Joshua: the Man and His Calling

This week's Torah portion, Parshat Vayelekh, describes the handing over of the mantle of leadership from Moshe to his student Yehoshua (Joshua).

"Moshe called out to Yehoshua and said to him before the eyes of all of Israel. Be strong and courageous for you shall come with this people to the Land that Hashem swore to give them and you shall cause them to inherit it." Who was Yehoshua? What was his backround? Why was he chosen above all others to take over from Moshe the leadership of the Jewish People? What lessons are there for today in handing over the reins from one generation to the next? The relationship between Moshe and Yehoshua was much more than a Rebbe-Talmid interaction.

The depth of their connection was much much greater than let's say ("Lehavdil") the relationship of Menachem Begin to Binyamin Netanyahu or Ze'ev Jabotinsky to Menachem Begin, although there are some parallels and definite points to ponder on these analogies. Chazal say that Moshe taught Yehoshua all that he heard from G-d, both the Written Torah and the Oral Torah. As it states in the first Mishna of Pirkei Avot, "Moshe received the Torah from Sinai and transmitted it to Yehoshua, Yehoshua to the Elders, the Elders to the Prophets, and the Prophets to the Anshei Knesset HaGedolah."

The bond between Moshe and Yehoshua was the ultimate in a Rebbe-Talmid relationship. There was more than just a special affinity which easily allowed the communication and handing over of the Torah. Their life experiences brought them close. Yehoshua's tremendous admiration, respect and awe of Moshe started and accelerated the process. How did this relationship begin? There is not a lot written on the subject. The Yalkut Shimoni brought down in the Otzar Ishei HaTanach on Divrei Hayamim touches upon the topic. Yehoshua was the son of Nun. Nun is a most unusual name. Clearly something is hidden about this name. After all it is actually a Hebrew letter. According to the Yalkut Shimoni, Yehoshua's Father was the Leader of a Revolt against Pharoah.

He either died or was executed. It is also possible since he was from the tribe of Ephraim that he was among the Leaders of the "Breakout" by the Bnei Ephraim 30 years before the appointed time of the Redemption. The Bnei Ephraim tried to make it into Eretz Yisrael and were massacred. Even though they were unsuccessful and did not leave at the appointed time, one cannot dismiss their profound heroism.
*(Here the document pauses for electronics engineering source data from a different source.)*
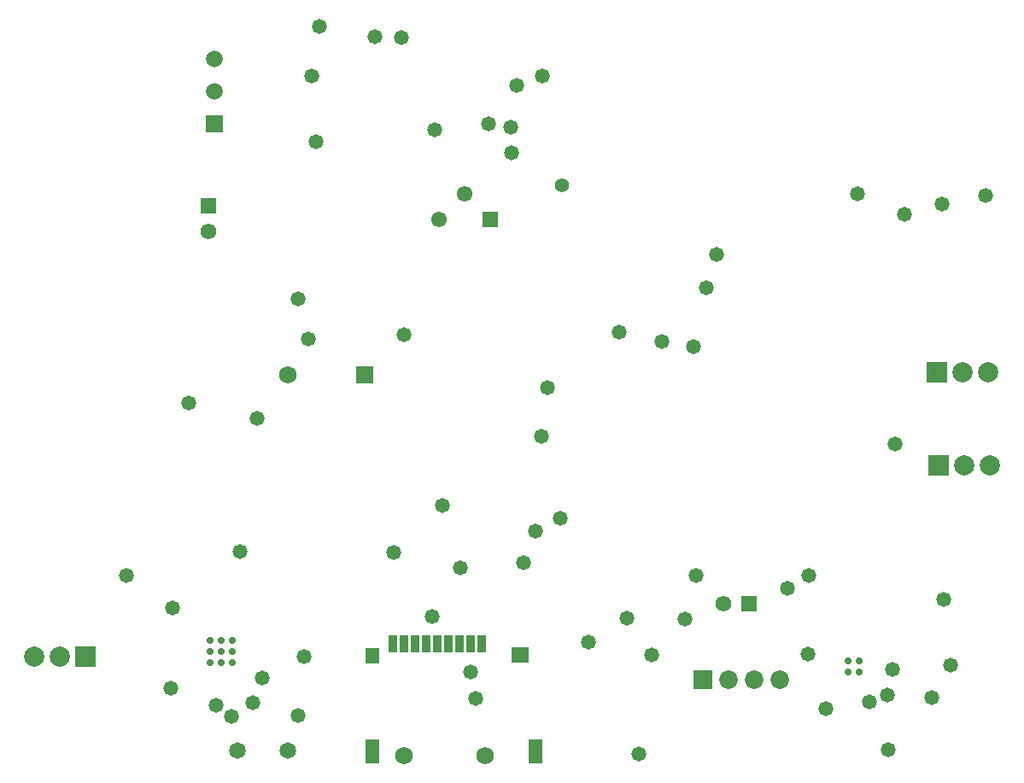
<source format=gbr>
%TF.GenerationSoftware,Altium Limited,Altium Designer,19.0.15 (446)*%
G04 Layer_Color=16711935*
%FSLAX45Y45*%
%MOMM*%
%TF.FileFunction,Soldermask,Bot*%
%TF.Part,Single*%
G01*
G75*
%TA.AperFunction,ComponentPad*%
%ADD56C,1.39000*%
%ADD62C,1.84000*%
%ADD63R,1.84000X1.84000*%
%ADD64C,1.57000*%
%ADD65R,1.57000X1.57000*%
%ADD66R,1.57000X1.57000*%
%ADD67C,1.66680*%
%ADD68R,1.66680X1.66680*%
%ADD71C,1.65320*%
%ADD72R,2.00320X2.00320*%
%ADD73C,2.00320*%
%ADD74C,1.55320*%
%ADD75R,1.55320X1.55320*%
%ADD76C,1.75320*%
%ADD77R,1.75320X1.75320*%
%ADD78C,1.72720*%
%TA.AperFunction,SMDPad,CuDef*%
%ADD79R,1.40320X2.40320*%
%ADD80R,1.80320X1.60320*%
%ADD81R,1.40320X1.60320*%
%ADD82R,0.90320X1.80320*%
%TA.AperFunction,ViaPad*%
%ADD83C,1.47320*%
%ADD84C,0.70320*%
D56*
X5982300Y6616700D02*
D03*
D62*
X8140700Y1712500D02*
D03*
X7886700D02*
D03*
X7632700D02*
D03*
D63*
X7378700D02*
D03*
D64*
X7581900Y2463800D02*
D03*
X2476500Y6159500D02*
D03*
D65*
X7835900Y2463800D02*
D03*
D66*
X2476500Y6413500D02*
D03*
D67*
X2540799Y7866380D02*
D03*
Y7546340D02*
D03*
D68*
Y7226300D02*
D03*
D71*
X2763900Y1004900D02*
D03*
X3263900D02*
D03*
D72*
X9702800Y4762500D02*
D03*
X1261900Y1942600D02*
D03*
X9715500Y3835400D02*
D03*
D73*
X9956800Y4762500D02*
D03*
X10210800D02*
D03*
X753900Y1942600D02*
D03*
X1007900D02*
D03*
X10223500Y3835400D02*
D03*
X9969500D02*
D03*
D74*
X4763700Y6273800D02*
D03*
X5017700Y6527800D02*
D03*
D75*
X5271700Y6273800D02*
D03*
D76*
X3263900Y4737100D02*
D03*
D77*
X4025900D02*
D03*
D78*
X4420700Y957300D02*
D03*
X5218700D02*
D03*
D79*
X4106200Y1002300D02*
D03*
X5721200D02*
D03*
D80*
X5568700Y1954800D02*
D03*
D81*
X4106200Y1944800D02*
D03*
D82*
X5073700Y2064800D02*
D03*
X5183700D02*
D03*
X4853700D02*
D03*
X4523700D02*
D03*
X4413700D02*
D03*
X4303700D02*
D03*
X4743700D02*
D03*
X4633700D02*
D03*
X4963700D02*
D03*
D83*
X5073700Y1790600D02*
D03*
X2921000Y1485900D02*
D03*
X2703500Y1346200D02*
D03*
X2553500Y1460500D02*
D03*
X2108200Y1625600D02*
D03*
X2120900Y2425700D02*
D03*
X9834572Y1854200D02*
D03*
X9376535Y6324600D02*
D03*
X10185400Y6515100D02*
D03*
X8915400Y6527800D02*
D03*
X9753600Y6426200D02*
D03*
X9220200Y1016000D02*
D03*
X9029700Y1487100D02*
D03*
X9283700Y4051300D02*
D03*
X8432800Y2743200D02*
D03*
X9766300Y2507100D02*
D03*
X6743700Y977900D02*
D03*
X5130800Y1524000D02*
D03*
X6870700Y1955800D02*
D03*
X3505200Y7696200D02*
D03*
X4724400Y7160665D02*
D03*
X3546800Y7048500D02*
D03*
X5257800Y7226300D02*
D03*
X5472160Y7188200D02*
D03*
X5791200Y7696200D02*
D03*
X1663700Y2743200D02*
D03*
X9207500Y1562100D02*
D03*
X8597900Y1422400D02*
D03*
X9258300Y1814200D02*
D03*
X8420100Y1968500D02*
D03*
X3429000Y1942000D02*
D03*
X3009900Y1727200D02*
D03*
X3467100Y5092700D02*
D03*
X3365500Y5486400D02*
D03*
X2284900Y4457700D02*
D03*
X4800600Y3441700D02*
D03*
X4978400Y2819400D02*
D03*
X9652000Y1536700D02*
D03*
X5969000Y3314700D02*
D03*
X7416800Y5600700D02*
D03*
X7315200Y2743200D02*
D03*
X5600700Y2870200D02*
D03*
X5721200Y3187700D02*
D03*
X6553200Y5156200D02*
D03*
X6972300Y5067300D02*
D03*
X7289800Y5016500D02*
D03*
X7518400Y5930900D02*
D03*
X5537200Y7607300D02*
D03*
X3581400Y8191500D02*
D03*
X4394200Y8077200D02*
D03*
X5486400Y6934200D02*
D03*
X4127500Y8089900D02*
D03*
X4420700Y5130800D02*
D03*
X5842000Y4610100D02*
D03*
X5778500Y4127500D02*
D03*
X8216900Y2616200D02*
D03*
X6248400Y2082800D02*
D03*
X4699000Y2336800D02*
D03*
X6629400Y2324100D02*
D03*
X7200900Y2311400D02*
D03*
X2959100Y4305300D02*
D03*
X2794000Y2984500D02*
D03*
X4318000Y2972600D02*
D03*
X3365500Y1358900D02*
D03*
D84*
X2713500Y2103900D02*
D03*
Y1993900D02*
D03*
Y1883900D02*
D03*
X2603500Y2103900D02*
D03*
Y1993900D02*
D03*
Y1883900D02*
D03*
X2493500Y2103900D02*
D03*
Y1993900D02*
D03*
Y1883900D02*
D03*
X8822300Y1896500D02*
D03*
X8932300D02*
D03*
Y1786500D02*
D03*
X8822300D02*
D03*
%TF.MD5,4f600c757e9e59347e7cdaff1056aa39*%
M02*

</source>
Their Mesirut Nefesh, I believe, may well have shortened the time for the redemption from Egypt. Ezekiel according to Gemara Sanhedrin (92B) spoke about these heroic men in his prophecy of "Dry Bones." Ezekiel recognized their profound impact upon our history. These were the men that came back to life in Ezekiel's vision.

Clearly these were extraordinary men. Could the name Nun relate to the fact that Yehoshua's father fell in battle (nofel)? Could it be that Pharoah declared his actual name to be banned in Egypt after the Revolt? The Egyptians have been known to erase any and all traces of anyone they deem persona non grata.  With these questions, I believe we can gain a much better understanding of the greatness of Yehoshua and how he became Moshe's Second in Command.

Yehoshua who was a descendant of Ephraim was given special privileges in Egypt since they were from Royalty (Yosef – Viceroy of Egypt). It is also possible that because of these special privileges, Yehoshua was allowed access to Moshe in Pharoah's palace. Yehoshua recognized not only the greatness of Moshe but the potential for him to become the leader of Bnei Yisrael. Having lost his father in a failed attempt to break out of Egypt or lead a revolt against Pharoah, Yehoshua was extremely sensitive to finding the right man.

Yehoshua's father clearly had a profound influence on him. He gave him hope, and inspiration that the day of deliverance was coming. Yehoshua sought out Moshe and became his Talmid. That bond could never be broken because it transcended any other type of relationship. Moshe understood that. Yehoshua was the only natural heir to Leadership. Their lives had been intricately intertwined. This is the ultimate Rebbe-Talmid relationship and I propose should be the model for all transitions of power.

Shabbat Shalom. This Dvar Torah is dedicated in memory to my Beloved Mother Z"L Malka Bat Zalman Yehuda who taught understanding and sensitivity to all, on her 21st Yarhzeit – Ninth of Tishrei.